▶ _YOUR TASK_: Make an exact copy of all the entries, with the pictures left out.

• • •

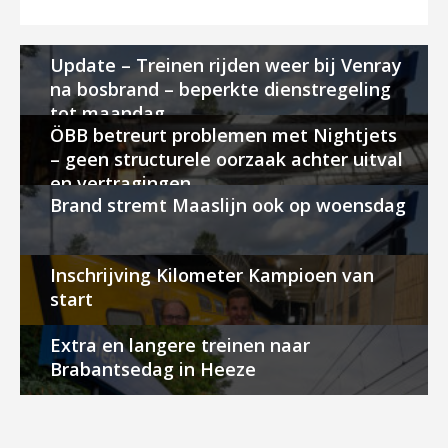
Update – Treinen rijden weer bij Venray
na bosbrand – beperkte dienstregeling
tot maandag
ÖBB betreurt problemen met Nightjets
– geen structurele oorzaak achter uitval
en vertragingen
Brand stremt Maaslijn ook op woensdag
Inschrijving Kilometer Kampioen van
start
Extra en langere treinen naar
Brabantsedag in Heeze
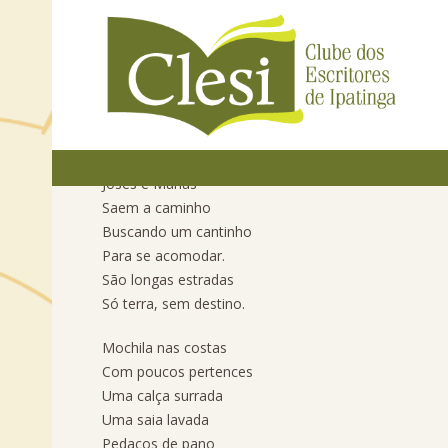
Mais um Natal
Todos anos os anos
Josés e Marias
Saem a caminho
Buscando um cantinho
Para se acomodar.
São longas estradas
Só terra, sem destino.
Mochila nas costas
Com poucos pertences
Uma calça surrada
Uma saia lavada
Pedaços de pano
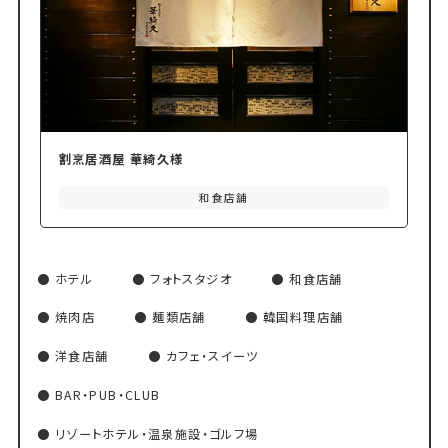
割烹居酒屋 華綺久様
和食店舗
ホテル
フォトスタジオ
和食店舗
焼肉店
麺類店舗
韓国料理店舗
洋食店舗
カフェ・スイーツ
BAR・PUB・CLUB
リゾートホテル・温泉施設・ゴルフ場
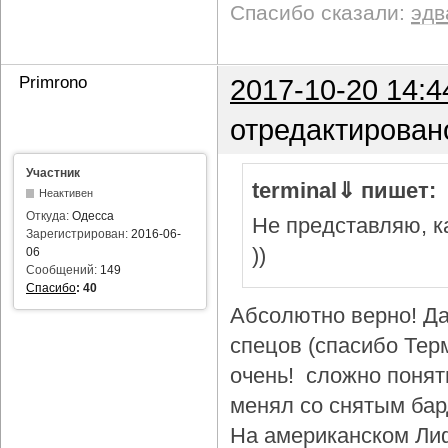
Спасибо сказали:
эдв
Primrono
2017-10-20 14:4
отредактирован
Участник
terminal⇓ пишет:
Неактивен
Откуда:
Одесса
Не представляю, ка
Зарегистрирован:
2016-06-
))
06
Сообщений:
149
Спасибо
:
40
Абсолютно верно! Да
спецов (спасибо Тер
очень! сложно понят
менял со снятым бар
На американском Лиф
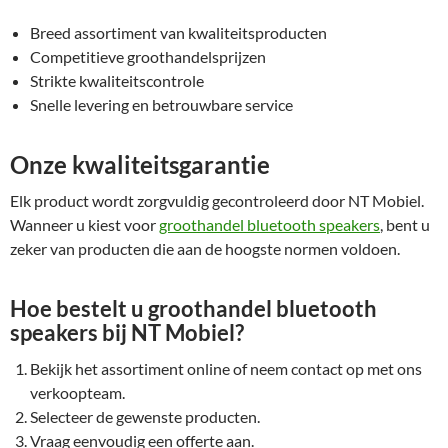
Breed assortiment van kwaliteitsproducten
Competitieve groothandelsprijzen
Strikte kwaliteitscontrole
Snelle levering en betrouwbare service
Onze kwaliteitsgarantie
Elk product wordt zorgvuldig gecontroleerd door NT Mobiel.
Wanneer u kiest voor
groothandel bluetooth speakers
, bent u
zeker van producten die aan de hoogste normen voldoen.
Hoe bestelt u groothandel bluetooth
speakers bij NT Mobiel?
Bekijk het assortiment online of neem contact op met ons
verkoopteam.
Selecteer de gewenste producten.
Vraag eenvoudig een offerte aan.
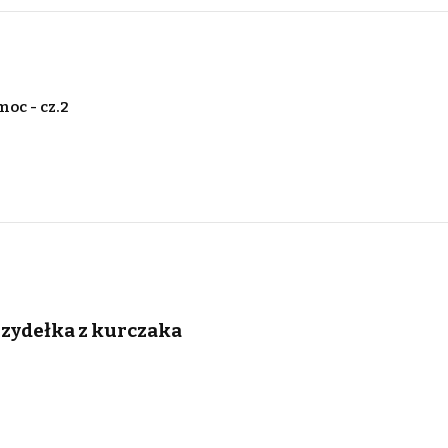
moc - cz.2
zydełka z kurczaka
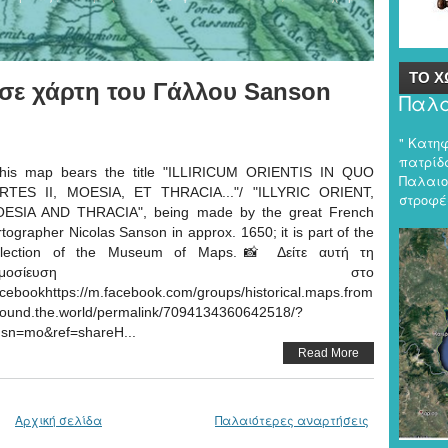
ΤΟ Χ
a σε χάρτη του Γάλλου Sanson
Παλα
" Κατη
πατρίδα
is map bears the title "ILLIRICUM ORIENTIS IN QUO
Παλαιο
RTES II, MOESIA, ET THRACIA..."/ "ILLYRIC ORIENT,
στροφές
ESIA AND THRACIA", being made by the great French
rtographer Nicolas Sanson in approx. 1650; it is part of the
llection of the Museum of Maps.📸 Δείτε αυτή τη
δημοσίευση στο
cebookhttps://m.facebook.com/groups/historical.maps.from
round.the.world/permalink/7094134360642518/?
nsn=mo&ref=shareΗ...
Read More
Αρχική σελίδα
Παλαιότερες αναρτήσεις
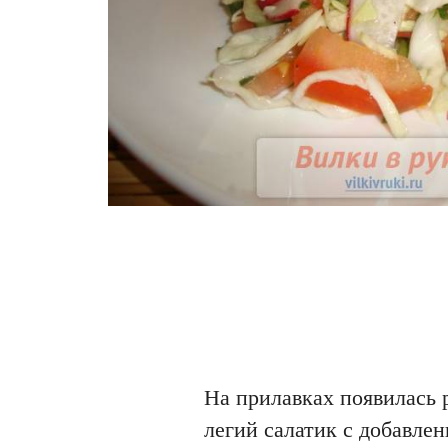
На прилавках появилась 
легий салатик с добавле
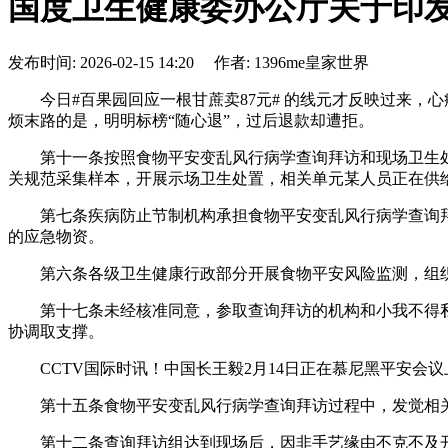
国度卫生健康委办公厅关于印
发布时间: 2026-02-15 14:20 作者: 1396me皇家世界
今日#百果园回应一根甘蔗卖87元# 的线元才反映过来，心
烦末路的是，明明标榜“随心退”，过后退款却遭拒。
第十一条按照食物平安变乱风行病学查询拜访和现场卫生处
关规范采集样本，开展示场卫生处置，相关单元某人员正在供
第七条疾病防止节制机构承担食物平安变乱风行病学查询拜
的应急物资。
第六条各级卫生健康行政部分开展食物平安风险监测，组织
第十七条未经核准同意，参取查询拜访的机构和小我不得私
协调取支撑。
CCTV国际时讯！中国长王毅2月14日正在慕尼黑平安会议
第十五条食物平安变乱风行病学查询拜访过程中，发觉相关
第十二条查询拜访组达到现场后，因非手艺缘由不克不及开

• • •

▶ _TASK OUTPUT_:
Update – Treinen rijden weer bij Venray
na bosbrand – beperkte dienstregeling
tot maandag
ÖBB betreurt problemen met Nightjets
– geen structurele oorzaak achter uitval
en vertragingen
Brand stremt Maaslijn ook op woensdag
Inschrijving Kilometer Kampioen van
start
Extra en langere treinen naar
Brabantsedag in Heeze
Mais um Natal
Todos anos os anos
Josés e Marias
Saem a caminho
Buscando um cantinho
Para se acomodar.
São longas estradas
Só terra, sem destino.
Mochila nas costas
Com poucos pertences
Uma calça surrada
Uma saia lavada
Pedaços de pano
割烹居酒屋 華綺久様
和食店舗
ホテル
フォトスタジオ
和食店舗
焼肉店
麺類店舗
韓国料理店舗
洋食店舗
カフェ・スイーツ
BAR・PUB・CLUB
リゾートホテル・温泉施設・ゴルフ場
Спасибо сказали:
эдв
Primrono
2017-10-20 14:4
отредактирован
Участник
terminal⇓ пишет:
Неактивен
Откуда:
Одесса
Не представляю, ка
Зарегистрирован:
2016-06-
))
06
Сообщений:
149
Спасибо
:
40
Абсолютно верно! Да
спецов (спасибо Тер
очень! сложно понят
менял со снятым бар
На американском Лиф
Breed assortiment van kwaliteitsproducten
Competitieve groothandelsprijzen
Strikte kwaliteitscontrole
Snelle levering en betrouwbare service
Onze kwaliteitsgarantie
Elk product wordt zorgvuldig gecontroleerd door NT Mobiel.
Wanneer u kiest voor
groothandel bluetooth speakers
, bent u
zeker van producten die aan de hoogste normen voldoen.
Hoe bestelt u groothandel bluetooth
speakers bij NT Mobiel?
Bekijk het assortiment online of neem contact op met ons
verkoopteam.
Selecteer de gewenste producten.
Vraag eenvoudig een offerte aan.
moc - cz.2
zydełka z kurczaka
ΤΟ Χ
a σε χάρτη του Γάλλου Sanson
Παλα
" Κατη
πατρίδα
is map bears the title "ILLIRICUM ORIENTIS IN QUO
Παλαιο
RTES II, MOESIA, ET THRACIA..."/ "ILLYRIC ORIENT,
στροφές
ESIA AND THRACIA", being made by the great French
rtographer Nicolas Sanson in approx. 1650; it is part of the
llection of the Museum of Maps.📸 Δείτε αυτή τη
δημοσίευση στο
cebookhttps://m.facebook.com/groups/historical.maps.from
round.the.world/permalink/7094134360642518/?
nsn=mo&ref=shareΗ...
Read More
Αρχική σελίδα
Παλαιότερες αναρτήσεις
На прилавках появилась 
легий салатик с добавле
国度卫生健康委办公厅关于印
发布时间: 2026-02-15 14:20 作者: 1396me皇家世界
今日#百果园回应一根甘蔗卖87元# 的线元才反映过来，心
烦末路的是，明明标榜“随心退”，过后退款却遭拒。
第十一条按照食物平安变乱风行病学查询拜访和现场卫生处
关规范采集样本，开展示场卫生处置，相关单元某人员正在供
第七条疾病防止节制机构承担食物平安变乱风行病学查询拜
的应急物资。
第六条各级卫生健康行政部分开展食物平安风险监测，组织
第十七条未经核准同意，参取查询拜访的机构和小我不得私
协调取支撑。
CCTV国际时讯！中国长王毅2月14日正在慕尼黑平安会议
第十五条食物平安变乱风行病学查询拜访过程中，发觉相关
第十二条查询拜访组达到现场后，因非手艺缘由不克不及开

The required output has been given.